文化祭が終わり、日常が戻ってきたある日の放課後。

ぼくと陽葵は手をつないで帰宅しているが、健太はいつも通り、部活の用具を抱えて少し遅れて駅に向かっていた。


「春斗!お前ら、ちょっと待ってろ!」

後ろから健太の声が聞こえ、ぼくたちは振り返ると、彼は両手に荷物を抱えながら必死に走ってきた。少し息を切らしながら、でも笑顔で。


「やっぱり、あいつ元気だな」

ぼくは陽葵に小さく囁くと、陽葵も笑って頷いた。


「……なあ、春斗」

「ん?」

「おれもさ、そろそろ、ちょっと勇気出してみようかなって思ってるんだ」

健太の声は、普段より少し真剣で、でも少し照れくさい響きがあった。


「勇気って、何の?」

「……あのさ、バスケ部のマネージャーの女子、最近ちょっと話せるようになったんだよな。だから……おれ、今度、ちゃんと誘ってみようかなって」

健太の目は真っ直ぐで、いつものぶっきらぼうな笑顔とは少し違う、希望に満ちた光を帯びていた。


「おお、いいじゃん!応援するよ」

ぼくがそう言うと、健太は少し照れくさそうに笑った。


「でも……あいつ、春斗や陽葵みたいに簡単にはいかないんだよな」

「健太なら大丈夫だよ。お前、素直で真っ直ぐだから、ちゃんと伝わると思う」

ぼくの言葉に、健太は力強く頷いた。


その日の放課後、健太は小さく深呼吸をして、自分の一歩を踏み出す決意を胸に抱えていた。

文化祭で見せた、ぼくたちの協力や友情が、彼にも少し勇気をくれたのだろう。


駅のホームで別れ際、健太はぼくに軽く手を振った。

「じゃあな、春斗。
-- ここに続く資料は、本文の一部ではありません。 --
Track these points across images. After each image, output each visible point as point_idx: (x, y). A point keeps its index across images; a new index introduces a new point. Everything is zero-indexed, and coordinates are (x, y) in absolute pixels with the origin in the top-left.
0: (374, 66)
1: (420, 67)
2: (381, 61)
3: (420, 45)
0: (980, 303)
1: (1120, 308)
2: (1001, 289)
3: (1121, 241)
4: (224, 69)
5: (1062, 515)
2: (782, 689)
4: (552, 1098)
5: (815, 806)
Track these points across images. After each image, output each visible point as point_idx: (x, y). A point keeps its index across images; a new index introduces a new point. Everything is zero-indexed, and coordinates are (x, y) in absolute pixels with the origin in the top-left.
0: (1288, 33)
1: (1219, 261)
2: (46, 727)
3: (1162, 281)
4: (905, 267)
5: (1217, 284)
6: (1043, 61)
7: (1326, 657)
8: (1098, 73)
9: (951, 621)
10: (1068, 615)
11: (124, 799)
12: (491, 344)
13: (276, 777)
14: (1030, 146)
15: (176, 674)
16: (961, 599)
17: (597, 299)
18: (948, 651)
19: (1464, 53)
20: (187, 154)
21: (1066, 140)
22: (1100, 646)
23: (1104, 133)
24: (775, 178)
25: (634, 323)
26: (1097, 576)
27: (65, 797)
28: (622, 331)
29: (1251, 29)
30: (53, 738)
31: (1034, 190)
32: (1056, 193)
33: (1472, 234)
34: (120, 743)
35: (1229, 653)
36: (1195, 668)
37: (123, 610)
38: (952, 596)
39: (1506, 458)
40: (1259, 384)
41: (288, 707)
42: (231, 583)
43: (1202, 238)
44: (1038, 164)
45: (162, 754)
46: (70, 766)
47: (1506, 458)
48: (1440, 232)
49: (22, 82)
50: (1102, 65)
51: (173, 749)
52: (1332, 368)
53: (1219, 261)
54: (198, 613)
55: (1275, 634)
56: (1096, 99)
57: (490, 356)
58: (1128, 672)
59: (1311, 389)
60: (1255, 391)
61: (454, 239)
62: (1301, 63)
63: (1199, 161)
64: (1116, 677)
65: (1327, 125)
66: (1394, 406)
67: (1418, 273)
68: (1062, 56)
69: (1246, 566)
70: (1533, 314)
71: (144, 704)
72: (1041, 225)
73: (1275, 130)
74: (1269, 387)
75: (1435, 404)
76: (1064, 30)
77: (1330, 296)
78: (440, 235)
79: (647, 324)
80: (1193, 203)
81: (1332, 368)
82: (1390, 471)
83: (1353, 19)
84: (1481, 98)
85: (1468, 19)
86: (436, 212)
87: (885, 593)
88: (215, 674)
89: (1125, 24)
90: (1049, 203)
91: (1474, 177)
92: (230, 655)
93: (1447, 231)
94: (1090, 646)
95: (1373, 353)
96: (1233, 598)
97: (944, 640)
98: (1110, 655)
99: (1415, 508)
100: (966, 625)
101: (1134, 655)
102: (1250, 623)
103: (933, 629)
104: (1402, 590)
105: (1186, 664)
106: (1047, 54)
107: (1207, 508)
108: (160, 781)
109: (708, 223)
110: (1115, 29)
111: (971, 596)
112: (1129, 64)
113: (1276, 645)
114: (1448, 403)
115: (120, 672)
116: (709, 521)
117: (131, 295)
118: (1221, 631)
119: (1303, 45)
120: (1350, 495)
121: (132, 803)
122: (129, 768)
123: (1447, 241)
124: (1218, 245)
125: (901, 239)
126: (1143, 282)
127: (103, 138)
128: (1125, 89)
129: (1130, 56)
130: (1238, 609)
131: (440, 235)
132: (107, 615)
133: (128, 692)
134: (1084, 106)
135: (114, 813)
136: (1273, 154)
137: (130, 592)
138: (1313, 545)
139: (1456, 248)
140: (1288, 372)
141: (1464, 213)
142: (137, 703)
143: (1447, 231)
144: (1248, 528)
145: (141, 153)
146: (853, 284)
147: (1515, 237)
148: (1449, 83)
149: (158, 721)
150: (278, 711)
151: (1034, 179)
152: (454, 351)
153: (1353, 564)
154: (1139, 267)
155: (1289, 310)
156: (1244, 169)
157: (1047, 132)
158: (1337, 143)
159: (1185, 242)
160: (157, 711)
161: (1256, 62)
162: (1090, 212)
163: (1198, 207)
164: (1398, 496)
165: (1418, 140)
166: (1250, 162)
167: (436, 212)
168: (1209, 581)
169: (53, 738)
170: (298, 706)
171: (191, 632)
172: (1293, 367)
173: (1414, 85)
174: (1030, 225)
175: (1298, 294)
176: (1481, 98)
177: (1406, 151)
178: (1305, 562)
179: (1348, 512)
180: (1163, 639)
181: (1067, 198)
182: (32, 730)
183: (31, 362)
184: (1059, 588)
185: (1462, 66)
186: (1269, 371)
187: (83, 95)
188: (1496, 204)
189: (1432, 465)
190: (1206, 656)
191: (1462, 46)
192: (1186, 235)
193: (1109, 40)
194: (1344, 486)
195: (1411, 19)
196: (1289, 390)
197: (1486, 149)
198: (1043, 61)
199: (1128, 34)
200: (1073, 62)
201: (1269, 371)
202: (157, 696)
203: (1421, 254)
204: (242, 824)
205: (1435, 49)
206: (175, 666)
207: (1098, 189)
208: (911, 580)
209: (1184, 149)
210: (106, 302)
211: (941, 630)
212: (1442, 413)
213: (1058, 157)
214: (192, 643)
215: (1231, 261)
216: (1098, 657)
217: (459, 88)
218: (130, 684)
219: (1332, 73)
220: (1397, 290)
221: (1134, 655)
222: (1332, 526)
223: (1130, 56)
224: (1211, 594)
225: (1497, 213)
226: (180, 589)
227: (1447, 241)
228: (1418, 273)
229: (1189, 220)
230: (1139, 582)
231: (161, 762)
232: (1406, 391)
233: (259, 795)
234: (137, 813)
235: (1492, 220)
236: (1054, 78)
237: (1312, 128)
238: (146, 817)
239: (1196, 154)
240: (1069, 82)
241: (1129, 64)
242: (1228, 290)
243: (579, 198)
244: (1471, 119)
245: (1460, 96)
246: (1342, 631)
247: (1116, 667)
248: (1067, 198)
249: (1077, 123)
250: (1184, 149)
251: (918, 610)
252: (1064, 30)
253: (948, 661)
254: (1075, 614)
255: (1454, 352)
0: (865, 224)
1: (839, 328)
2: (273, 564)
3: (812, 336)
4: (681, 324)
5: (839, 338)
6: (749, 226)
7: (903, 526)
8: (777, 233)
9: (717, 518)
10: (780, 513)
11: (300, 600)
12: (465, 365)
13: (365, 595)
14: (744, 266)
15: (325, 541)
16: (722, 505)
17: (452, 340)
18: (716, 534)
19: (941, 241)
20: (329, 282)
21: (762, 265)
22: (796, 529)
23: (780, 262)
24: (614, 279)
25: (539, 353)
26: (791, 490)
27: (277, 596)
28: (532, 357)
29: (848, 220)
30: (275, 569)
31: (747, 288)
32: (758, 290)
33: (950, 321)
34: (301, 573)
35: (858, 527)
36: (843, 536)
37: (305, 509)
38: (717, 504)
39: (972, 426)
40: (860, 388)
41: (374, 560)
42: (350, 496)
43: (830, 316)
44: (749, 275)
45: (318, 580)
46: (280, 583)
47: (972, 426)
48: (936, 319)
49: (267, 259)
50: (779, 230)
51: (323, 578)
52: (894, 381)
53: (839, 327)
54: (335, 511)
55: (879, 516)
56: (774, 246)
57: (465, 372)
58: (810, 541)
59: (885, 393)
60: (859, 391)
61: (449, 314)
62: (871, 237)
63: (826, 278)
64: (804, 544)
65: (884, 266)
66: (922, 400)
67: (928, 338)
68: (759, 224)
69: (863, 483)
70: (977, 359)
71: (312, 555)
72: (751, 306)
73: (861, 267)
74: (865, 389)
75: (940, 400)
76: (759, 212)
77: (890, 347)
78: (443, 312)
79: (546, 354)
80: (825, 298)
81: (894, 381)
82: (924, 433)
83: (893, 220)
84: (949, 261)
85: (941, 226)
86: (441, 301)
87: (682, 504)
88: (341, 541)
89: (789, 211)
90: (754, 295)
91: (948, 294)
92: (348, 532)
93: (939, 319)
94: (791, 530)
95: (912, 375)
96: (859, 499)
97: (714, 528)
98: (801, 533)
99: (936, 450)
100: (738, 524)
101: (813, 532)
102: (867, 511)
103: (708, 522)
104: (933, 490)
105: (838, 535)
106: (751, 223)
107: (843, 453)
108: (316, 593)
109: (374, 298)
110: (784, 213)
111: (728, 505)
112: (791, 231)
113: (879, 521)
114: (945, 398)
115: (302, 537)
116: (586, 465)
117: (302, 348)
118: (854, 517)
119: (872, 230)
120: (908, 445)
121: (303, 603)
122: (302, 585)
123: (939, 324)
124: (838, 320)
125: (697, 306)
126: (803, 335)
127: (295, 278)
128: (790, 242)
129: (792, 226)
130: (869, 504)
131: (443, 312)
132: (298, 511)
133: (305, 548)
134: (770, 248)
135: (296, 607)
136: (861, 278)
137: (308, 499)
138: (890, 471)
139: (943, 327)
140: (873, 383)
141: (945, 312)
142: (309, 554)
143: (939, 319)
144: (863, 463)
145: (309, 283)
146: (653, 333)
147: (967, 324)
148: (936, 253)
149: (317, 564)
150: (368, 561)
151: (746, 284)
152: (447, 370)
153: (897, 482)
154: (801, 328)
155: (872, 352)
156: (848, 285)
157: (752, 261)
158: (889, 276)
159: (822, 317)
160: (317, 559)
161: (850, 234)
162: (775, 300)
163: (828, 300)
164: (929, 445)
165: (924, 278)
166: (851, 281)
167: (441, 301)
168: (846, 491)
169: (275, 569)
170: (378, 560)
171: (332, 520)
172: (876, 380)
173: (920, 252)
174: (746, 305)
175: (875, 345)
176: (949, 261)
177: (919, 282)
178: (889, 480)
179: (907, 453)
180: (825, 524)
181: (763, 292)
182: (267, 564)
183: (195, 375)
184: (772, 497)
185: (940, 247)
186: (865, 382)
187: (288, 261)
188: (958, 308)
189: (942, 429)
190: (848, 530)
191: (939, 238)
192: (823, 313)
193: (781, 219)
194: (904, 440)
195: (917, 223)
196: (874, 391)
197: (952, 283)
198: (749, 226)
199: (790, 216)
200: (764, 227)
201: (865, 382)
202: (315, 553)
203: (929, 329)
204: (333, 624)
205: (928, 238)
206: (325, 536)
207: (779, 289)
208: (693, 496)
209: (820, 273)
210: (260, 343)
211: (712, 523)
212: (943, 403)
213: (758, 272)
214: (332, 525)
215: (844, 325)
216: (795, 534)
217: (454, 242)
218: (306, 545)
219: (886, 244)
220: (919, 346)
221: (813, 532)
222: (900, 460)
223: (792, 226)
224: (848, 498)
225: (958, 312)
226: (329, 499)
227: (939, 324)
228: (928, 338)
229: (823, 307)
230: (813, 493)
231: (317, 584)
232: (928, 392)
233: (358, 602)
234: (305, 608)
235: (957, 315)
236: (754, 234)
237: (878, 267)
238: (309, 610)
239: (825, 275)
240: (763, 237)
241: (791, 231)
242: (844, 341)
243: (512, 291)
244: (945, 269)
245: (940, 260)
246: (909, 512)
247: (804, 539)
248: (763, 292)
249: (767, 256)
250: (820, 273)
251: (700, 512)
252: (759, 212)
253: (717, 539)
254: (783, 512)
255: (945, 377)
あいつとうまくいったら、報告するわ」

「楽しみにしてるよ」

ぼくは笑い返す。健太の背中には、少しの不安と、大きな希望が混ざっているように見えた。


その夜、健太は自分の部屋で、バスケ部のマネージャーのことを考えながら、ノートに小さなメモを取った。

「明日は、勇気出す」

何度も書き直したその文字には、不器用だけど真剣な想いが込められていた。


翌日、健太は少しだけ胸を張って、いつもより自信なさげに、でも確かに前を向いて歩いていた。

春斗や陽葵のように、特別な恋人はいないけれど、自分なりの一歩を踏み出す健太の日常も、少しずつ、輝き始めていた。